3. Executor Node (loop again): After executing, the conditional edge checks and finds another task remains, so it goes back to executor node. Now current*task is "Summarize the key points." Since this doesn’t involve a tool, our executor’s else-branch simply returns a string *"(Executed task: Summarize the key points.)"_ – in a real scenario, we might have instead called the LLM to summarize using the gathered info, but for demonstration let’s proceed. The tool_result becomes that string, and now tasks list becomes empty.
4. Executor finishes -> conditional edge -> Answer Node: Now the conditional edge sees no tasks left, so it directs to the answer node.
5. Answer Node: The LLM is prompted with the original question and the tool*result (which currently is the summary placeholder). It then produces a final answer, e.g.: *“Electric vehicle adoption in Europe is accelerating, with recent news highlighting record-high EV sales and expanded charging infrastructure across EU countries.”_ This gets added to messages as "Agent: <answer>".
6. END: The graph ends, and we can take the agent’s answer from the final state.
In a more fleshed out implementation, the “Summarize” task would ideally be handled by another LLM call (maybe a smaller model or even the same llm with a prompt to summarize the tool_result). We could have designed a second executor node or integrated that into the executor logic. The goal here is to see how LangGraph lets us break the problem into nodes and transitions, which we did: one node for planning, a loop node for execution, and one for final answer.
Despite the simplifications, this code showcases LangGraph’s core ideas: a state that carries info forward, distinct nodes for different functionalities, and explicit transitions controlling the flow (including a loop). With this structure, adding features is straightforward. For example, to include a memory of past Q&A so the agent can handle follow-up questions, we’d keep the messages list and include the conversation context in prompts. To add an error handling node, we could catch exceptions in the executor (say if a tool fails) and set an error flag in state, then have a conditional edge route to an error_handler node that maybe apologizes or attempts an alternate approach. LangGraph’s design makes such extensions modular.

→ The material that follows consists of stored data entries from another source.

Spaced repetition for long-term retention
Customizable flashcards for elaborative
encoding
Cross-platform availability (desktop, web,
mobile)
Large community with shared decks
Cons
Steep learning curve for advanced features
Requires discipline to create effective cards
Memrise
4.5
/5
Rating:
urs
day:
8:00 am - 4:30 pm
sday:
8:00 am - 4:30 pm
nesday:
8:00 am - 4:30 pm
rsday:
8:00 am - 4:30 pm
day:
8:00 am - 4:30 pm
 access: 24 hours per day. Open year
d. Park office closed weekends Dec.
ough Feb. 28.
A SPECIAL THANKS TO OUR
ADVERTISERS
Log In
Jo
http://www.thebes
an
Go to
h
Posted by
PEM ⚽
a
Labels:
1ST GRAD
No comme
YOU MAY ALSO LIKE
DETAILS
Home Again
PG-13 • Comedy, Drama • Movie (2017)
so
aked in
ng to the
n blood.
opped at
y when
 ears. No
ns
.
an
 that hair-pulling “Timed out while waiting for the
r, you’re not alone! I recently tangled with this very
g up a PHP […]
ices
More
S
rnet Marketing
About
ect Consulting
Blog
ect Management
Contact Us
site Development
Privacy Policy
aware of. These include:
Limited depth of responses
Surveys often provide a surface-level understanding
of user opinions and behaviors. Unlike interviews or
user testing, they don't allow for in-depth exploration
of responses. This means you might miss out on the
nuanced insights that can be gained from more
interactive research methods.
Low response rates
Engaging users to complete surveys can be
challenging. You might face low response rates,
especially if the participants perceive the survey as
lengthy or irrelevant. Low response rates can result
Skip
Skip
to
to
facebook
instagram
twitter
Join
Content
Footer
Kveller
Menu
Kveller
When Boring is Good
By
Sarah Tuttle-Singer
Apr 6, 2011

All the code for this blog is at the Colab link.
Conclusion
AI agents built on LLMs are opening up new frontiers in business automation – from handling routine customer inquiries to conducting complex data analysis workflows. By leveraging frameworks like LangGraph, developers can implement these agents with a high degree of control and transparency. We discussed how LangGraph’s state machine approach, with nodes for reasoning, tool use, memory, and planning, provides a robust foundation for building intelligent agents that are both autonomous and reliable. We also saw how important it is to design good prompts, utilize LLM features like function calling, and include error-handling logic to make agents perform well in real-world conditions. With the provided example and best practices, you should have a blueprint for creating your own AI agents tailored to your business needs – be it in operations, support, sales, finance, or beyond.